_WORK TO DO:_ Can you copy out all the data below again, replacing "catalogue / barcode" with "catalog number" everywhere it appears and leaving everything else as it is?
· · · · · · ·
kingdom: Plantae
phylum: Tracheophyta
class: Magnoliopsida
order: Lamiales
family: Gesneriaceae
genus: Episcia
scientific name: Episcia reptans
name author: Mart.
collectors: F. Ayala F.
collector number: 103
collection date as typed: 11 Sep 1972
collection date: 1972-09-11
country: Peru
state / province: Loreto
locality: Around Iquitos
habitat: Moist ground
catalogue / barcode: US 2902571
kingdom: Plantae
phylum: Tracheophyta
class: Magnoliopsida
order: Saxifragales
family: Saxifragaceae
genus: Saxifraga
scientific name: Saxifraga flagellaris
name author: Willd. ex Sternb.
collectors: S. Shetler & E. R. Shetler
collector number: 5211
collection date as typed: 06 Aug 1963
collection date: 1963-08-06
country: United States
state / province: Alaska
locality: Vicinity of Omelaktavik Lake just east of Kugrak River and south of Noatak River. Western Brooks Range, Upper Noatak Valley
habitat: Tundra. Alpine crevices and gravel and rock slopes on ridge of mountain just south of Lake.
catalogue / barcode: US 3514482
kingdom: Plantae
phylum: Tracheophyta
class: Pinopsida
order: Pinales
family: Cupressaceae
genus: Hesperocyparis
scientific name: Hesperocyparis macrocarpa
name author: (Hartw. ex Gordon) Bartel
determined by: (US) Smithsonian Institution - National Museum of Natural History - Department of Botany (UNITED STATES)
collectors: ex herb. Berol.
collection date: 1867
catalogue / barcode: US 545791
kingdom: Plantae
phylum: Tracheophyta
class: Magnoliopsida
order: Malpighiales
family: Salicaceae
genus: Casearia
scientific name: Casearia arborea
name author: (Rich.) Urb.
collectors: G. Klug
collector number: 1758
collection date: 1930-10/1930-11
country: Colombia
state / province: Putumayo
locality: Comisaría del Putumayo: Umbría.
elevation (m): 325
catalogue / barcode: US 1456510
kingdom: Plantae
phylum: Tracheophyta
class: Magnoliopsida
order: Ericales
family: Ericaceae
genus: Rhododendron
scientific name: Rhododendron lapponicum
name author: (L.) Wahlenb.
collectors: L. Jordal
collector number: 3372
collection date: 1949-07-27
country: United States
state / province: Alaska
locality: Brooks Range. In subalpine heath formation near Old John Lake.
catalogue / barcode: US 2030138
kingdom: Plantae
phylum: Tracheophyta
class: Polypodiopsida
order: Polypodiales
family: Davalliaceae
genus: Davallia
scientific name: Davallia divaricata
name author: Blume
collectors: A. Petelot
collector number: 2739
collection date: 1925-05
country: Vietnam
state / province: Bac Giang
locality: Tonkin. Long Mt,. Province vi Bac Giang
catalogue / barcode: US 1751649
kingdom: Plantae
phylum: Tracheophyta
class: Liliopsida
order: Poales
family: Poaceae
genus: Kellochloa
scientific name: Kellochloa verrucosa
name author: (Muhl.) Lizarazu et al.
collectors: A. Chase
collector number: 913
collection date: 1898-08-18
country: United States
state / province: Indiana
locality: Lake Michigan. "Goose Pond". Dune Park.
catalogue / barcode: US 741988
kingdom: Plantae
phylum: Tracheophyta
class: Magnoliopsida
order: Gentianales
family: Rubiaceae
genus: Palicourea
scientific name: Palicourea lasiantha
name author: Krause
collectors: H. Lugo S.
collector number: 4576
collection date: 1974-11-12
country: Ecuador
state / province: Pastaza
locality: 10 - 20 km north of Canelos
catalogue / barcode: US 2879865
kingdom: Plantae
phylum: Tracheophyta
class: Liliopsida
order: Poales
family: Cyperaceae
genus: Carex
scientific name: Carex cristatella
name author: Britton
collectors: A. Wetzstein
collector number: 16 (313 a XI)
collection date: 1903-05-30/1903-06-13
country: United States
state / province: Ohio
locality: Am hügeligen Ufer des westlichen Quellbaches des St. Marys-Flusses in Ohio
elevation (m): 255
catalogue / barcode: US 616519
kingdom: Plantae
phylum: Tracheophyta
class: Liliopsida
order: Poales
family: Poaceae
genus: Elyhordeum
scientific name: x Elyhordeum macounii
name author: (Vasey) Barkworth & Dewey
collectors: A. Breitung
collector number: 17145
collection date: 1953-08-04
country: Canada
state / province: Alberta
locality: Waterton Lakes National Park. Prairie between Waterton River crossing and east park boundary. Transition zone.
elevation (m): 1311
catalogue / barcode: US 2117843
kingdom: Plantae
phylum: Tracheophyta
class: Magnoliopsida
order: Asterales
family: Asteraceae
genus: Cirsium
· · · · · · ·
_EXPECTED ANSWER:_
kingdom: Plantae
phylum: Tracheophyta
class: Magnoliopsida
order: Lamiales
family: Gesneriaceae
genus: Episcia
scientific name: Episcia reptans
name author: Mart.
collectors: F. Ayala F.
collector number: 103
collection date as typed: 11 Sep 1972
collection date: 1972-09-11
country: Peru
state / province: Loreto
locality: Around Iquitos
habitat: Moist ground
catalog number: US 2902571
kingdom: Plantae
phylum: Tracheophyta
class: Magnoliopsida
order: Saxifragales
family: Saxifragaceae
genus: Saxifraga
scientific name: Saxifraga flagellaris
name author: Willd. ex Sternb.
collectors: S. Shetler & E. R. Shetler
collector number: 5211
collection date as typed: 06 Aug 1963
collection date: 1963-08-06
country: United States
state / province: Alaska
locality: Vicinity of Omelaktavik Lake just east of Kugrak River and south of Noatak River. Western Brooks Range, Upper Noatak Valley
habitat: Tundra. Alpine crevices and gravel and rock slopes on ridge of mountain just south of Lake.
catalog number: US 3514482
kingdom: Plantae
phylum: Tracheophyta
class: Pinopsida
order: Pinales
family: Cupressaceae
genus: Hesperocyparis
scientific name: Hesperocyparis macrocarpa
name author: (Hartw. ex Gordon) Bartel
determined by: (US) Smithsonian Institution - National Museum of Natural History - Department of Botany (UNITED STATES)
collectors: ex herb. Berol.
collection date: 1867
catalog number: US 545791
kingdom: Plantae
phylum: Tracheophyta
class: Magnoliopsida
order: Malpighiales
family: Salicaceae
genus: Casearia
scientific name: Casearia arborea
name author: (Rich.) Urb.
collectors: G. Klug
collector number: 1758
collection date: 1930-10/1930-11
country: Colombia
state / province: Putumayo
locality: Comisaría del Putumayo: Umbría.
elevation (m): 325
catalog number: US 1456510
kingdom: Plantae
phylum: Tracheophyta
class: Magnoliopsida
order: Ericales
family: Ericaceae
genus: Rhododendron
scientific name: Rhododendron lapponicum
name author: (L.) Wahlenb.
collectors: L. Jordal
collector number: 3372
collection date: 1949-07-27
country: United States
state / province: Alaska
locality: Brooks Range. In subalpine heath formation near Old John Lake.
catalog number: US 2030138
kingdom: Plantae
phylum: Tracheophyta
class: Polypodiopsida
order: Polypodiales
family: Davalliaceae
genus: Davallia
scientific name: Davallia divaricata
name author: Blume
collectors: A. Petelot
collector number: 2739
collection date: 1925-05
country: Vietnam
state / province: Bac Giang
locality: Tonkin. Long Mt,. Province vi Bac Giang
catalog number: US 1751649
kingdom: Plantae
phylum: Tracheophyta
class: Liliopsida
order: Poales
family: Poaceae
genus: Kellochloa
scientific name: Kellochloa verrucosa
name author: (Muhl.) Lizarazu et al.
collectors: A. Chase
collector number: 913
collection date: 1898-08-18
country: United States
state / province: Indiana
locality: Lake Michigan. "Goose Pond". Dune Park.
catalog number: US 741988
kingdom: Plantae
phylum: Tracheophyta
class: Magnoliopsida
order: Gentianales
family: Rubiaceae
genus: Palicourea
scientific name: Palicourea lasiantha
name author: Krause
collectors: H. Lugo S.
collector number: 4576
collection date: 1974-11-12
country: Ecuador
state / province: Pastaza
locality: 10 - 20 km north of Canelos
catalog number: US 2879865
kingdom: Plantae
phylum: Tracheophyta
class: Liliopsida
order: Poales
family: Cyperaceae
genus: Carex
scientific name: Carex cristatella
name author: Britton
collectors: A. Wetzstein
collector number: 16 (313 a XI)
collection date: 1903-05-30/1903-06-13
country: United States
state / province: Ohio
locality: Am hügeligen Ufer des westlichen Quellbaches des St. Marys-Flusses in Ohio
elevation (m): 255
catalog number: US 616519
kingdom: Plantae
phylum: Tracheophyta
class: Liliopsida
order: Poales
family: Poaceae
genus: Elyhordeum
scientific name: x Elyhordeum macounii
name author: (Vasey) Barkworth & Dewey
collectors: A. Breitung
collector number: 17145
collection date: 1953-08-04
country: Canada
state / province: Alberta
locality: Waterton Lakes National Park. Prairie between Waterton River crossing and east park boundary. Transition zone.
elevation (m): 1311
catalog number: US 2117843
kingdom: Plantae
phylum: Tracheophyta
class: Magnoliopsida
order: Asterales
family: Asteraceae
genus: Cirsium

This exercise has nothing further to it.